I'm currently analyzing a process that is considered too slow.
In summary, it's a task that loads a lot of data from Microsoft SQL Server, performs some basic stuff on it, and creates a report. It currently takes from five to six hours, whereas the stakeholders expect it to take three to four hours.
Basic analysis showed that:
- The application server that runs the actual task is underused. The CPU usage stays very low (less than 5%), there is plenty of memory, and the SSD is not used much either.
- The database server seem to get most of the job. Its CPU usage occasionally averages 85% (although most of the time, it stays around 20%). The memory is used at 99%, but this is expected—the default behavior of SQL Server is to fill all the memory. The SSD is used roughly at 80%.

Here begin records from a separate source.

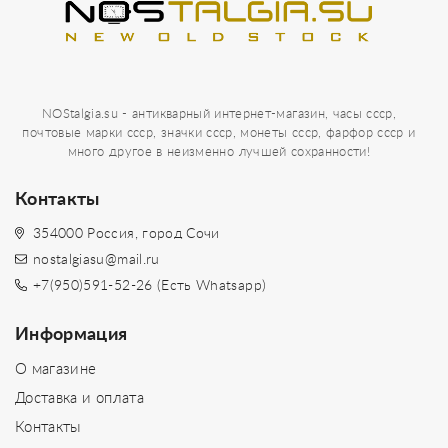
NOStalgia.su - антикварный интернет-магазин, часы ссср,
почтовые марки ссср, значки ссср, монеты ссср, фарфор ссср и
много другое в неизменно лучшей сохранности!
Контакты
354000 Россия, город Сочи
nostalgiasu@mail.ru
+7(950)591-52-26 (Есть Whatsapp)
Информация
О магазине
Доставка и оплата
Контакты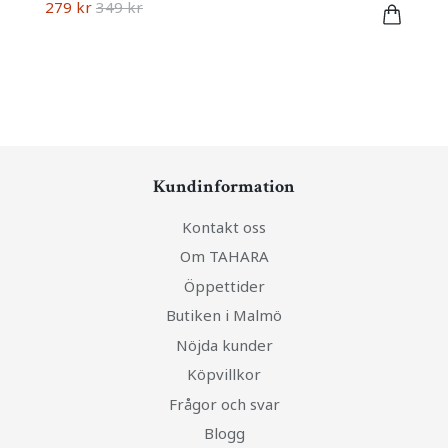
279 kr
349 kr
Kundinformation
Kontakt oss
Om TAHARA
Öppettider
Butiken i Malmö
Nöjda kunder
Köpvillkor
Frågor och svar
Blogg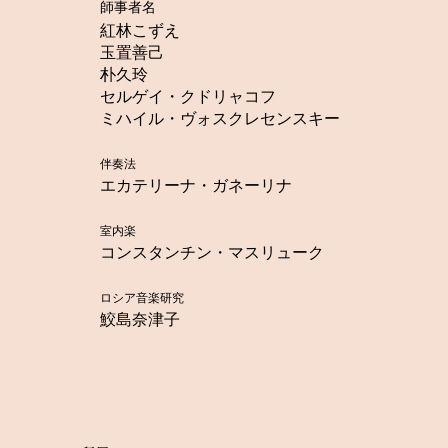
​師事者名
紅林こずえ
玉置善己
朴久玲
セルゲイ・クドリャコフ
ミハイル・ヴォスクレセンスキー
伴奏法
エカテリーナ・ガネーリナ
室内楽
コンスタンチン・マスリューク
ロシア音楽研究
鮫島奈津子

- The network usage, measured at the database server, varies a lot—sometimes it remains at nearly zero, and sometimes it peaks at 2.5 Gbps.
Now, what do I do next to understand where the bottleneck is, given that none of the resources seem to be used at 100%?

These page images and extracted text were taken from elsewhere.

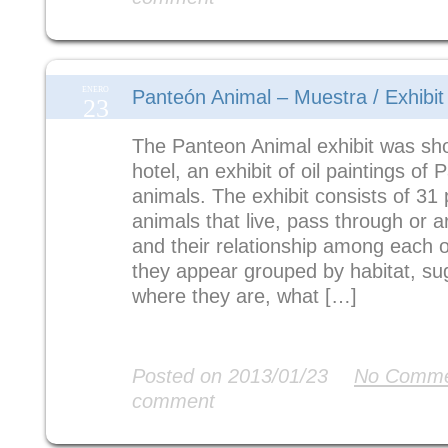
ENERO
Panteón Animal – Muestra / Exhibit
23
The Panteon Animal exhibit was sho
hotel, an exhibit of oil paintings o
animals. The exhibit consists of 31 
animals that live, pass through or 
and their relationship among each ot
they appear grouped by habitat, su
where they are, what […]
Read More
Posted on 2013/01/23
No Comme
comment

I guess there are three possible scenarios:
The network is the issue, and the machines are simply waiting for the data to be sent/received. As both the database server and the application server are on premises, and there are lots of other things going on between all other machines in the data center, if the router is busy with other traffic, it may only allow, say, 500 Mbps between the database server and the application server, whereas a few minutes later, it would make it possible to reach 2.5 Gbps.
There is not one, but multiple factors that cause slowness. For instance, at a given moment, the data may be ready to be sent by the database, but the network is slow; a few minutes later, the network is fast, but the new data is not ready and the CPU or the SSD become the bottleneck.
The issue is somewhere else—maybe something is just idling, while waiting for a lock.
How do I figure out which one of those scenarios is correct—and eventually find how to optimize the task by improving either the hardware or the actual task?